Rick Tsai (蔡力行 (Caì Lìxing)) is currently Vice Chairman and CEO of MediaTek (as of 1 June 2017) following his stint as Chairman of Chunghwa Telecom. From 1989 to 2014, Tsai worked at TSMC, where he was president and Chief Executive Officer from 2005 to 2009. Prior to being appointed CEO, Tsai served various roles, including chief operations officer, vice president of worldwide marketing and sales, and before that, two terms as executive vice president of operations. Between these two terms Tsai spent a short time away from TSMC, working as president of Vanguard International Semiconductor. From 1997 to 1999, Tsai served as executive vice president of operations, where he was responsible for six TSMC fabrication plants, as well as associated testing service and product assurance.

Tsai's work with TSMC began in 1989 and includes many distinguished roles: vice president responsible for operation of Fabs 3 and 4; senior director of Fab 3 responsible for design, construction, start-up, volume production and fab operation; and finally as director of Fab 2, Module A, responsible for operation, profit and loss, and process development.

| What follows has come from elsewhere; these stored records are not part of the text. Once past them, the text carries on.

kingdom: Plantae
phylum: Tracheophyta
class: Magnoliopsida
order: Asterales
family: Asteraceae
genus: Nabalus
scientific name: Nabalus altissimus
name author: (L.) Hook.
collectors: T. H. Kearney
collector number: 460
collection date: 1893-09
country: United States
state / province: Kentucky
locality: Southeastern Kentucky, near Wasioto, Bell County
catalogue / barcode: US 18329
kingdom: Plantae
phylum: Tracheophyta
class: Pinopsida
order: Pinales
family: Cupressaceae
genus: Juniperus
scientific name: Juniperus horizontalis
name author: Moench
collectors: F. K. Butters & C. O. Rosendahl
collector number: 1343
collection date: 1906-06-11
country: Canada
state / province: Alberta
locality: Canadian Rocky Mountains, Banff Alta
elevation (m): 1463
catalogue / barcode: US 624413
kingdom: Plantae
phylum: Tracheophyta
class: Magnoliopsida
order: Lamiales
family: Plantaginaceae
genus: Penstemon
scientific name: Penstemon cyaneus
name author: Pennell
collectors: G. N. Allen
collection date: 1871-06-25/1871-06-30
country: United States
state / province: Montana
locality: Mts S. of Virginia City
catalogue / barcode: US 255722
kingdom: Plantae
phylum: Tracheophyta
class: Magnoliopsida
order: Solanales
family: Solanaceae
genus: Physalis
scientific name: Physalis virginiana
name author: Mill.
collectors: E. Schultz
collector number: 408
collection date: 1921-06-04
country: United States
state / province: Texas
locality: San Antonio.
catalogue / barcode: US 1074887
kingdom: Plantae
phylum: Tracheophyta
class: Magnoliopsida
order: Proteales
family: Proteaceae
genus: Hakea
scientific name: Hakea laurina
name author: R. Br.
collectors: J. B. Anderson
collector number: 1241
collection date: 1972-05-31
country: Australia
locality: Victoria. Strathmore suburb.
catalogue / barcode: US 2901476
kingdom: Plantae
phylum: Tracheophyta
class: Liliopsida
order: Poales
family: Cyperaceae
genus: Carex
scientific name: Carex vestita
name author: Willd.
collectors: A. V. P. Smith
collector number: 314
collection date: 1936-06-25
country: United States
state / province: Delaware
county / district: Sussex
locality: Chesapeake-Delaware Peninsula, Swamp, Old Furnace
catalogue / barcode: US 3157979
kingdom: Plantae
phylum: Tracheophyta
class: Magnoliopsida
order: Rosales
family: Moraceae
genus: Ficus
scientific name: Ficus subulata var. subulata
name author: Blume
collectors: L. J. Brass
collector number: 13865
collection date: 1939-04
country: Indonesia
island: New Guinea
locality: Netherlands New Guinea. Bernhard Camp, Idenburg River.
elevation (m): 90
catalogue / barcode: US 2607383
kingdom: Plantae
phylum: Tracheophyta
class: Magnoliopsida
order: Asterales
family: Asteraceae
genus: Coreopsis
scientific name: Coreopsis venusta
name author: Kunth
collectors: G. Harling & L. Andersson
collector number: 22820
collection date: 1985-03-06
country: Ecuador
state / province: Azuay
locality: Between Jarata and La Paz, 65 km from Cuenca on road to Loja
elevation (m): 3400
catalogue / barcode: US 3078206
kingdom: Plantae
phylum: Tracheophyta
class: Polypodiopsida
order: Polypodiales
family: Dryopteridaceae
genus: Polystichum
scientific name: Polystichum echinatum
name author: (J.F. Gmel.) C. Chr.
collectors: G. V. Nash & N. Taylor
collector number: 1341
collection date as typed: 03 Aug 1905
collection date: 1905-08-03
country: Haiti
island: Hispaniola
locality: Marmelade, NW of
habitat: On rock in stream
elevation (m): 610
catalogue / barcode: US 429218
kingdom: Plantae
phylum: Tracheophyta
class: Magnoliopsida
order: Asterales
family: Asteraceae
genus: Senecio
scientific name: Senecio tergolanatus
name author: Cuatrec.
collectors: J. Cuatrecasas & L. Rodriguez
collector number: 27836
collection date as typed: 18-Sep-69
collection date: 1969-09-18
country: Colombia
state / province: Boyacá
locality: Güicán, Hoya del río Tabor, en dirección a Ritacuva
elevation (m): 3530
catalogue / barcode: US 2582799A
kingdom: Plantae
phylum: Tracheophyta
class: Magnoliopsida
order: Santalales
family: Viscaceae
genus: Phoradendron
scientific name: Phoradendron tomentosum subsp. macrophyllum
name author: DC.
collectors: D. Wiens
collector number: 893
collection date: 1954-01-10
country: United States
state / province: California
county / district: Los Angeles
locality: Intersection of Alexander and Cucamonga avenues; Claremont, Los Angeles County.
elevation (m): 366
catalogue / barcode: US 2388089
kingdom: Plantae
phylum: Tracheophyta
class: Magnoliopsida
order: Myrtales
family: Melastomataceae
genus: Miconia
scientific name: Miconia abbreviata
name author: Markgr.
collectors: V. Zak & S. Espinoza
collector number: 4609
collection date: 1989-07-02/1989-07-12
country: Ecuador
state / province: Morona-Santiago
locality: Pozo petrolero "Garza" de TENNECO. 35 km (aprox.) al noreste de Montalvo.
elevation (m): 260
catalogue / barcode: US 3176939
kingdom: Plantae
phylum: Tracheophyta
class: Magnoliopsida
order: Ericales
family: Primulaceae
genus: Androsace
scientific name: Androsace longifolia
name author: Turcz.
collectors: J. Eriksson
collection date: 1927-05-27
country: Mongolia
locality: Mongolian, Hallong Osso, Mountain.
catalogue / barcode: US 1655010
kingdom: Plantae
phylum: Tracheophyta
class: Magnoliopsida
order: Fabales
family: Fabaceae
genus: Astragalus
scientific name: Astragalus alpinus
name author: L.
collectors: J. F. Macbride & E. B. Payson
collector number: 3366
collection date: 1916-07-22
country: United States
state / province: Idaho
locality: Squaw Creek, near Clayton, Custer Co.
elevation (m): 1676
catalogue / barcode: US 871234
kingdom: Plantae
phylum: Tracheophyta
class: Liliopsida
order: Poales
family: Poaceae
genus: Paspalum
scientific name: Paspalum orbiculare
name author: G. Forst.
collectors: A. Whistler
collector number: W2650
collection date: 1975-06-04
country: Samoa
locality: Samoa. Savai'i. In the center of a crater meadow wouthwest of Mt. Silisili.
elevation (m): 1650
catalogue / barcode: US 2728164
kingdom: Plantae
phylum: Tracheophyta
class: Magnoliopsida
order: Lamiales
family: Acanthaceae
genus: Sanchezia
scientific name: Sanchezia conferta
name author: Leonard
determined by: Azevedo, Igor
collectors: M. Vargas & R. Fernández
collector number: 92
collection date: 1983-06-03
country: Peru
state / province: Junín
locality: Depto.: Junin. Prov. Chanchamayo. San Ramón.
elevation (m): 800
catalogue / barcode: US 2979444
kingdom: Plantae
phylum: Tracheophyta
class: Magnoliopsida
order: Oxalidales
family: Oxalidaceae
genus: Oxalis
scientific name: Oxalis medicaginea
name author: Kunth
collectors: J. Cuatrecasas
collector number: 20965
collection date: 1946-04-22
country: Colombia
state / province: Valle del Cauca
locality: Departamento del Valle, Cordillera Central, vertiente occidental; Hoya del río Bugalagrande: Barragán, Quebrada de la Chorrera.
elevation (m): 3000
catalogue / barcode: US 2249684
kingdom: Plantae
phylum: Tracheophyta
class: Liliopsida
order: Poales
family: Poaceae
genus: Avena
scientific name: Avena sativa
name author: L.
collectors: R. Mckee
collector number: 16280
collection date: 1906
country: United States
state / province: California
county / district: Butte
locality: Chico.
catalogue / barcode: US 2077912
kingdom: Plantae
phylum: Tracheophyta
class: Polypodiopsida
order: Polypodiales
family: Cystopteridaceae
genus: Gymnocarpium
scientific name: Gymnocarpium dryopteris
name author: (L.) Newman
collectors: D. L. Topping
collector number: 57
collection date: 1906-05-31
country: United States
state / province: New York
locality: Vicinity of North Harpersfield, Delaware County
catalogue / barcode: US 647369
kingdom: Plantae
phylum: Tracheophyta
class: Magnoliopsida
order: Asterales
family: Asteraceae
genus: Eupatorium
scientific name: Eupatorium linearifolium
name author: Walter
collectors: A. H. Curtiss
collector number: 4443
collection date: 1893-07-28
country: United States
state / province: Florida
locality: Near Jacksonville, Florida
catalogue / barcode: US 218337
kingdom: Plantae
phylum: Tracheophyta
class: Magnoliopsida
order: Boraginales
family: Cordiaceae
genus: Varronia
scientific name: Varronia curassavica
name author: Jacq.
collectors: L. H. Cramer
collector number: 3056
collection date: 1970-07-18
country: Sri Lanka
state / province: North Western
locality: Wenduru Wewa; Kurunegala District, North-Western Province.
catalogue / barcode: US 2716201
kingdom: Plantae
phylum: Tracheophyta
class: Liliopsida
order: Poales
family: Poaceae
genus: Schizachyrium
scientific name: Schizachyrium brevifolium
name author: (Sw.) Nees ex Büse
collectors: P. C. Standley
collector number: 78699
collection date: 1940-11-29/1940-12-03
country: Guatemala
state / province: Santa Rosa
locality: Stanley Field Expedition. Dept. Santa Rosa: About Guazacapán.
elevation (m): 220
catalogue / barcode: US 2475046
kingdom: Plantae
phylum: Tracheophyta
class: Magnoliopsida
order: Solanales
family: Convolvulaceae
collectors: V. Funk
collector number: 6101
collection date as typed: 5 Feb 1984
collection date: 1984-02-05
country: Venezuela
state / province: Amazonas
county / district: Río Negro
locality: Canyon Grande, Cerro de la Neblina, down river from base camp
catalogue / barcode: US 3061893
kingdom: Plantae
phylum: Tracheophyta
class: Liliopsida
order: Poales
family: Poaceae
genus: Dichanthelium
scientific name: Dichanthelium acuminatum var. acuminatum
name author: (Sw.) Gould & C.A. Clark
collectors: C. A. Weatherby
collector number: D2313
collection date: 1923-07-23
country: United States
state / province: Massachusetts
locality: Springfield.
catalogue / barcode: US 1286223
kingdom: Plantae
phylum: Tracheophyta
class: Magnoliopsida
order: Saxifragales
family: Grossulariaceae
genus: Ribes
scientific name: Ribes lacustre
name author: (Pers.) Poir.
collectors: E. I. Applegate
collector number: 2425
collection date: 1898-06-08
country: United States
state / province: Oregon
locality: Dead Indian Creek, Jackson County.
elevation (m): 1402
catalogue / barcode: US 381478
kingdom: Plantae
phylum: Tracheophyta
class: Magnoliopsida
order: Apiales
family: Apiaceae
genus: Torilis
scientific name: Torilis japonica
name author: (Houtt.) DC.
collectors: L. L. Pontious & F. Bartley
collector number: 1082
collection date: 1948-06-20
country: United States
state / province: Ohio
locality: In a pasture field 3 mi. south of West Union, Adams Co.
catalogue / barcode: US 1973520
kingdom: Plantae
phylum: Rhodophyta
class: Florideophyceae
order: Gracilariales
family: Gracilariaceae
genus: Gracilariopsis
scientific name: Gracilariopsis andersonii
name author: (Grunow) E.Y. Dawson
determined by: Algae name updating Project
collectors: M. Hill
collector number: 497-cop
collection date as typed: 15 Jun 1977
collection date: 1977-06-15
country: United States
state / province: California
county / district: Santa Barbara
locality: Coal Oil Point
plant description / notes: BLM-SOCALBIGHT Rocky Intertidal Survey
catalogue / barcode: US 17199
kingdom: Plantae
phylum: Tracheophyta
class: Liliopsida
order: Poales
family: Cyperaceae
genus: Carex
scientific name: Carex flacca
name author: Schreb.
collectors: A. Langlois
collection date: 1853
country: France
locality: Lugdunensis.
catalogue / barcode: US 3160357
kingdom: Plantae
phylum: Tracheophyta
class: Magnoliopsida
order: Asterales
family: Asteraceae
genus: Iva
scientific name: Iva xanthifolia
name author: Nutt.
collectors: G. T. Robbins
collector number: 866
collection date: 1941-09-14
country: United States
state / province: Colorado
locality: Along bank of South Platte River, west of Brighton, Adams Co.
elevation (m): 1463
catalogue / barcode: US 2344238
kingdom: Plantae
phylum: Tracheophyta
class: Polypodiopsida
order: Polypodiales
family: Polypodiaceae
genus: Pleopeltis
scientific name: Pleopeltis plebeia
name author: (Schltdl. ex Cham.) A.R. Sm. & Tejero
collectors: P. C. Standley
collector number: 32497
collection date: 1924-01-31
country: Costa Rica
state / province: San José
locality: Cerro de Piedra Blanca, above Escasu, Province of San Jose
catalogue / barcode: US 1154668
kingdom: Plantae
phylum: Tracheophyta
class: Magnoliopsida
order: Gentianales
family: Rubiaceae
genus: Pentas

Prior to joining TSMC, Tsai moved through the ranks during his 8 years at Hewlett-Packard in Fort Collins, Colorado, including R&D project manager, manufacturing engineering project manager, and as a member of the technical staff. His responsibilities at Hewlett-Packard included 1 um CMOS VLSI process integration, yield improvement, process development and process reliability.

Tsai received his Bachelor of Science in physics from National Taiwan University in Taipei, Taiwan, and holds a Ph.D. degree in material science and engineering from Cornell University in Ithaca, New York.